Stanza is a great reader for reading ePub books, but not so good (IMO) for anything else yet due to the desktop converter’s deficiencies. One other thing it doesn’t bring over besides images is formatting—including bold and italic emphasis. So, for HTML or Mobipocket books, I generally use Bookshelf or BookshelfLT instead.

There are a number of great reading devices for the iPhone platform, in fact. Here’s my review of all the major ones.

(I say “devices,” I mean “apps.” Bleah. Close to bedtime for me.)

Thanks Chris. I’m sure the readers of this blog learn more from your comments than from my posts :)

Ok…well…I did this twice but for some reason now I’m not doing it right…??

What I’m trying to accomplish is to take .txt files and convert them to whatever format they need to be in order to upload to iphone. I use stanza desktop, but nowhere can I find exact instructions on how to do this…do I open the txt formatted book in stanza desktop (SD) then use the “export book as…” option…and what EXACT format should I be choosing?

Then once done how do I upload it to the iphone?
Like I said I did this before and mostly it worked although
the book had various question marks within words peppered throughout the book (annoying)…
Now what I did before isn’t working…and maybe I’m forgetting how I did it, but I’m so frustrated.

I want to use this app, I loved reading my first book in it (minus the question marks, but…)

Can you please walk a newbie through this non so intuitive process??

Thanks,
Kerri in Cali

Hello Kerri,

Here are the steps you need to follow.

1. Run the Stanza Desktop and load your text file using the Open File command.
2. Make sure sharing is enabled in the Tools menu.
3. Make sure your iPhone can connect to your PC using wifi.
4. Open Stanza on your iPhone and go to the Library.
5. Tap Shared Books.
6. You should see an entry such as ‘Books on MyPC’.
7. Tap this and your book should be listed.
8. Tap the book to download it to your iPhone.

That’s it. Good luck.

i have downloaded the stanza but i have some text document which i want to read on my itouch. i don’t know how to upload to my itouch.
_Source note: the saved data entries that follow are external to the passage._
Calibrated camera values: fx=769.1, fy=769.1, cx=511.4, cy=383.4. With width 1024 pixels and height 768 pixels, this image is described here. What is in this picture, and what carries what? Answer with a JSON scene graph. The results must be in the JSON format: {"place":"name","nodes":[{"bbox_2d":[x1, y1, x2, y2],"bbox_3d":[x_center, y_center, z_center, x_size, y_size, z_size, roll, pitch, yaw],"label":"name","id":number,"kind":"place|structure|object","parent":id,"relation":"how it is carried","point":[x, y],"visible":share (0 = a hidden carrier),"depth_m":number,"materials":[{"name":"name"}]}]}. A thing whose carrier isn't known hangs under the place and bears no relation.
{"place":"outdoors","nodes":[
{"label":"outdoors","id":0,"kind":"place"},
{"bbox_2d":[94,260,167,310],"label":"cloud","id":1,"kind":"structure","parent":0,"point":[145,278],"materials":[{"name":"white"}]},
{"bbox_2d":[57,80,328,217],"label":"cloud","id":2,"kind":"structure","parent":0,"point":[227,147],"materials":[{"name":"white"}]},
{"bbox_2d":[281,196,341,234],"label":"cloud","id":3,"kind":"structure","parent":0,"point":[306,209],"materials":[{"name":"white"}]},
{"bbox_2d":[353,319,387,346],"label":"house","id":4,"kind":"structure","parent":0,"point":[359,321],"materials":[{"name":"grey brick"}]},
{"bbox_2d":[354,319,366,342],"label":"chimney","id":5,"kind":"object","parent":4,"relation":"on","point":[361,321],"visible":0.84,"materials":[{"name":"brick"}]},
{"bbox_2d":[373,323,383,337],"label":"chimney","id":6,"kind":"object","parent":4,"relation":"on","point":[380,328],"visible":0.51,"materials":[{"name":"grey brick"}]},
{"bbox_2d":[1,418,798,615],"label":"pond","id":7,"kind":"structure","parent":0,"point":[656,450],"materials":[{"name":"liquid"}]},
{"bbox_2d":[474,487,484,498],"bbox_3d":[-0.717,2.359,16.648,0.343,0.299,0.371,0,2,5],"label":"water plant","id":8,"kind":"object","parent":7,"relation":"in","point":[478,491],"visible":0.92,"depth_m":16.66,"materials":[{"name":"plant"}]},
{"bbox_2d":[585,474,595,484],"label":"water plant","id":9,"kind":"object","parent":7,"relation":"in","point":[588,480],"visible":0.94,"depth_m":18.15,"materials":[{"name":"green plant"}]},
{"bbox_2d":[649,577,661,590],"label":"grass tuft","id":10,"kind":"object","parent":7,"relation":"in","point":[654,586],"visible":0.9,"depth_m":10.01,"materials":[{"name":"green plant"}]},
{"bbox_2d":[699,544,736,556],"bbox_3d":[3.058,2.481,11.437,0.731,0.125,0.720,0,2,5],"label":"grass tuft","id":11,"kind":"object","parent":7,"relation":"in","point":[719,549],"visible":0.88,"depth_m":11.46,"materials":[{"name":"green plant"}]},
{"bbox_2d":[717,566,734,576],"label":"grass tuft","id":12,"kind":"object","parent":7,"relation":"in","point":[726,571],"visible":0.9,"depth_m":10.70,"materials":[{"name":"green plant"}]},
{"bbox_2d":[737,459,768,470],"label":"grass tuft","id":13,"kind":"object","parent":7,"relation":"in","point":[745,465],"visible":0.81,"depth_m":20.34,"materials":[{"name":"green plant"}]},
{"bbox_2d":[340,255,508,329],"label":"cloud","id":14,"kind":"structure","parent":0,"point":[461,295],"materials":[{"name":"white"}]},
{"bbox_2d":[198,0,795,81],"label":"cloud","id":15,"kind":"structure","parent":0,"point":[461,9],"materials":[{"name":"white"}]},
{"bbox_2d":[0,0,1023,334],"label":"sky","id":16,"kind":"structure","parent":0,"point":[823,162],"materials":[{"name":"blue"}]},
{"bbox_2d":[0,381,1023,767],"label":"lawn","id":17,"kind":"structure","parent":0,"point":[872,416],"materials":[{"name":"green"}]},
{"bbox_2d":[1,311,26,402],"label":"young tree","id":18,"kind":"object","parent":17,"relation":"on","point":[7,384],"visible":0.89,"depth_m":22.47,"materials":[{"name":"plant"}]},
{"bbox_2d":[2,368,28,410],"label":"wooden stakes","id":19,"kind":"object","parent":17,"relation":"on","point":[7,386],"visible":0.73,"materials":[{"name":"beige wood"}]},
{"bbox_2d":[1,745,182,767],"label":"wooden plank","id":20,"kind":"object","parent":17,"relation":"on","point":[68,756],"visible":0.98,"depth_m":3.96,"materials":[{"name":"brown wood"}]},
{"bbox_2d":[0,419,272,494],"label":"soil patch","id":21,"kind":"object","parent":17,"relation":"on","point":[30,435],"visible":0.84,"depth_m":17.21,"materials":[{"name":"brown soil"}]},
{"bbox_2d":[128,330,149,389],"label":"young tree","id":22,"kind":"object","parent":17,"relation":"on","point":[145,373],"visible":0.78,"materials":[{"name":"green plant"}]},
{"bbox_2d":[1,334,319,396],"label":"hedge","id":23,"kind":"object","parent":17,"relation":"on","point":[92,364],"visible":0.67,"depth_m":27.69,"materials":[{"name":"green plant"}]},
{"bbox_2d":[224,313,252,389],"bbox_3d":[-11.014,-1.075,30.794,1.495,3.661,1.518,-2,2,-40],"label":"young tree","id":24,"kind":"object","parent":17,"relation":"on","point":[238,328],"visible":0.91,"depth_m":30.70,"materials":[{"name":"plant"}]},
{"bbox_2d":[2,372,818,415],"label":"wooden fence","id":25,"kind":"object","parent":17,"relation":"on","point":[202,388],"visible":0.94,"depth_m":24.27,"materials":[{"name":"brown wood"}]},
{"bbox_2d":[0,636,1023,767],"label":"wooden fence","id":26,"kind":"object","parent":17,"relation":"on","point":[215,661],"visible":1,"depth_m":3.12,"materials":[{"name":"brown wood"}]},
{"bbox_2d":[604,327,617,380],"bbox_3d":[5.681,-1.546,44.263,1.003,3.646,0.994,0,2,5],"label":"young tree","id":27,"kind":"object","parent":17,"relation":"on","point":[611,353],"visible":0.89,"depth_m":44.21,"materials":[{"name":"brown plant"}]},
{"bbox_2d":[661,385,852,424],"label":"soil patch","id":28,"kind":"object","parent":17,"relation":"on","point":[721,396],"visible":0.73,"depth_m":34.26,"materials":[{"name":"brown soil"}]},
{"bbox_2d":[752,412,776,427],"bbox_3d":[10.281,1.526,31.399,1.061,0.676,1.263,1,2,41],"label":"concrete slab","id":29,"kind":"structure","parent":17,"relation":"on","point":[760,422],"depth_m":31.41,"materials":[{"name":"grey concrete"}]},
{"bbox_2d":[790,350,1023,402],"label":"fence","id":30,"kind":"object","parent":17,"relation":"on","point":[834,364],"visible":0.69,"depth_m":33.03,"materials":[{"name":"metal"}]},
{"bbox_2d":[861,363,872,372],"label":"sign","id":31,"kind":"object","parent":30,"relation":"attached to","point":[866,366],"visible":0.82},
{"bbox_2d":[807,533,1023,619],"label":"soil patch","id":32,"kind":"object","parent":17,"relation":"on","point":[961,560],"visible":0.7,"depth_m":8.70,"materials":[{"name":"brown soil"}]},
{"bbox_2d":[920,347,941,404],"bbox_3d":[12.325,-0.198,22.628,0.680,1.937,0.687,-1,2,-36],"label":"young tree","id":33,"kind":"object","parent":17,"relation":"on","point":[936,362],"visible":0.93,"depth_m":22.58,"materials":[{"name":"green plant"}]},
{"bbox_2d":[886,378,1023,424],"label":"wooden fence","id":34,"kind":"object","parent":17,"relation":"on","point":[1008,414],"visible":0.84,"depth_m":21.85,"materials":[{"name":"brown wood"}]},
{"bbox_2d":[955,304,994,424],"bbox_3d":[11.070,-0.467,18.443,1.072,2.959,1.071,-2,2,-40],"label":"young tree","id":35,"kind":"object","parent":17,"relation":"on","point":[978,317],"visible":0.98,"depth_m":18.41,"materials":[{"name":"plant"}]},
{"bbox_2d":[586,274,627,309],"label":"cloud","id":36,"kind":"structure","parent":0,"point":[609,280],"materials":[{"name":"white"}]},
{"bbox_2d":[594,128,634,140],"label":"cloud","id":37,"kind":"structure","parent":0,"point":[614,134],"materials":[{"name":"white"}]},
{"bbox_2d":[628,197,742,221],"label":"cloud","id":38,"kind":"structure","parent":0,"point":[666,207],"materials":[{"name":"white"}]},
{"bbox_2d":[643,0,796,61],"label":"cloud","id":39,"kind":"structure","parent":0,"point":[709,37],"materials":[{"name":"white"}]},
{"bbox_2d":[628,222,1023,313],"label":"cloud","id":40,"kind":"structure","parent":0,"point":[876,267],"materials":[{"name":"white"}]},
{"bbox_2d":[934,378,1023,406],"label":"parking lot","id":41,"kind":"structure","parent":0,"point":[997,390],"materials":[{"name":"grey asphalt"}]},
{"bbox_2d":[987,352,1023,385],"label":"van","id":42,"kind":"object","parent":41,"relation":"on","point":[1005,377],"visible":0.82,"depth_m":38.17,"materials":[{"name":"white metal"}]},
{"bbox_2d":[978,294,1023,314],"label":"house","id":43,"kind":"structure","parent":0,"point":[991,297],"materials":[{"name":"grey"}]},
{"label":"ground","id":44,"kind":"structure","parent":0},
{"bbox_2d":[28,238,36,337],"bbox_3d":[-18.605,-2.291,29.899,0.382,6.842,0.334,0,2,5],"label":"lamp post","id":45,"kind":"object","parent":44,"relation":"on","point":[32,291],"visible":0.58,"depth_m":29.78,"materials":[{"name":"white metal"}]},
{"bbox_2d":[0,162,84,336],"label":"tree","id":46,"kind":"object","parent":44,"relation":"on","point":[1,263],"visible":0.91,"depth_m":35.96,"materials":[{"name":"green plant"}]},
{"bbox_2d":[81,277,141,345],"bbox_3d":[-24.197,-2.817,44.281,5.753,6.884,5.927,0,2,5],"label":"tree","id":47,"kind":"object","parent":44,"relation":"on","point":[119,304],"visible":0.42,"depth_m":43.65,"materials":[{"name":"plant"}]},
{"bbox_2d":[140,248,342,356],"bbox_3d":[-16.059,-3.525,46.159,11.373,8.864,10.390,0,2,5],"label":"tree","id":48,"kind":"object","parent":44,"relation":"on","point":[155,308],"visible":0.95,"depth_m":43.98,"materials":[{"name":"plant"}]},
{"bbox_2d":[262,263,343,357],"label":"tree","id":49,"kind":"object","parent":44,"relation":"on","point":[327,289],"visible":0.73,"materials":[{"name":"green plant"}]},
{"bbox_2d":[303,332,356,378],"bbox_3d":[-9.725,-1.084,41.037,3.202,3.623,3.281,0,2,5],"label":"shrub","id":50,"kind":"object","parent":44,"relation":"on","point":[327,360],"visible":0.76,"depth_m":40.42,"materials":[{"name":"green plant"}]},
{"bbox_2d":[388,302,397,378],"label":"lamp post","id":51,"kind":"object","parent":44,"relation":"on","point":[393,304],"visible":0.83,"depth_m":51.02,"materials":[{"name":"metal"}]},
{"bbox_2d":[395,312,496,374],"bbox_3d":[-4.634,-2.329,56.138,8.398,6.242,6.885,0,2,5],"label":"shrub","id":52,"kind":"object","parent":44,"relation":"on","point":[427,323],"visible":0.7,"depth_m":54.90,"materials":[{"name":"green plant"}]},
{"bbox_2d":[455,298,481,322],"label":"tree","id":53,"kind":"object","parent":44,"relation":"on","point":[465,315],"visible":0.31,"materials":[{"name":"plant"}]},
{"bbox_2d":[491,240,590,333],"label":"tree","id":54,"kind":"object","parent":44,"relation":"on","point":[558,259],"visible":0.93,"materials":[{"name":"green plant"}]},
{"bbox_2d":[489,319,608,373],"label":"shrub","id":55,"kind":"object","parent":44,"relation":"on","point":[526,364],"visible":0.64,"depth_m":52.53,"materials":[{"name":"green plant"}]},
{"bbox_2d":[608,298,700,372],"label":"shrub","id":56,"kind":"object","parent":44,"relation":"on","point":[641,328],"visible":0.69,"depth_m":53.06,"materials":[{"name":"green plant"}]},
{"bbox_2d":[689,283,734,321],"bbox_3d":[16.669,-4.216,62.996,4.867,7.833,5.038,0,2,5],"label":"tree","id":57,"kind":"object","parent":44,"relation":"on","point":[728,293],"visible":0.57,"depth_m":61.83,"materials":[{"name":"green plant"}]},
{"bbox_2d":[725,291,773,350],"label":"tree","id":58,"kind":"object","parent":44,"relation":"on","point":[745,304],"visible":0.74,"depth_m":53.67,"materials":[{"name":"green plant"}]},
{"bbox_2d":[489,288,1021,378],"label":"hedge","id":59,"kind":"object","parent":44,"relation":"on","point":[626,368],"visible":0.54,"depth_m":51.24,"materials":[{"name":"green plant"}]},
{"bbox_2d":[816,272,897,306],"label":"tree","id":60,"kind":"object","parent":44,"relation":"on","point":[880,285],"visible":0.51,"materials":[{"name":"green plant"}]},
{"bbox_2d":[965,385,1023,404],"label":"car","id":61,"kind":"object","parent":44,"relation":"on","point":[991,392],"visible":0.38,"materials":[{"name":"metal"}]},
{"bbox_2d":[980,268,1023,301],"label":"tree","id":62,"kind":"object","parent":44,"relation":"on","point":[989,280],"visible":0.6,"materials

A big fix for the markup issue would be to utilize the DAISY format (ANSI / NISO Z39.86, http://www.daisy.org) Currently the format is used more for the visually impaired and in general people with reading disabilities. See Bookshare.org. The interesting side of this format is that one is able to either utilize a text to speech engine or attach recorded audio that is synchronized to the html text via an xml file. Being a visually impaired iphone user myself I am desperately on the hunt for an app that reads this file type using a text to speech engine of its own or the built in engine on the iphone 3GS….

Hello Cory,

You’re so right about the Daisy format. It provides a lot of great meta data that makes it really easy to determine the structure of an ebook/document.

Although it’s been developed for the visually impaired, with the aim of making text to speech more accurate, it’s actually beneficial for everyone.

It’s interesting to see that some of the new metadata tags being adopted for HTML5 have been present in the DAISY format for a number of years now.

I’d really like to see both the DAISY format and HTML 5 gaining wider adoption in the near future.

You may be interested to know that I’m currently enhancing my text to speech application, Text2Go, to convert both ePub and DAISY format ebooks into audiobooks. You will then be able to listen to these audiobooks on your iPhone/iPod or MP3 player.

Hello yunxiq,

Make sure you have wifi enabled on your iPod touch and you have a wireless router. Your iPod touch needs to connect to the iTunes AppStore. You then need to find the Stanza Reader App in the store and download it to your iPod.

Once you have Stanza running on both your PC and iPod, you can import a document into the Stanza desktop application and share it with Stanza Reader running on your iPod.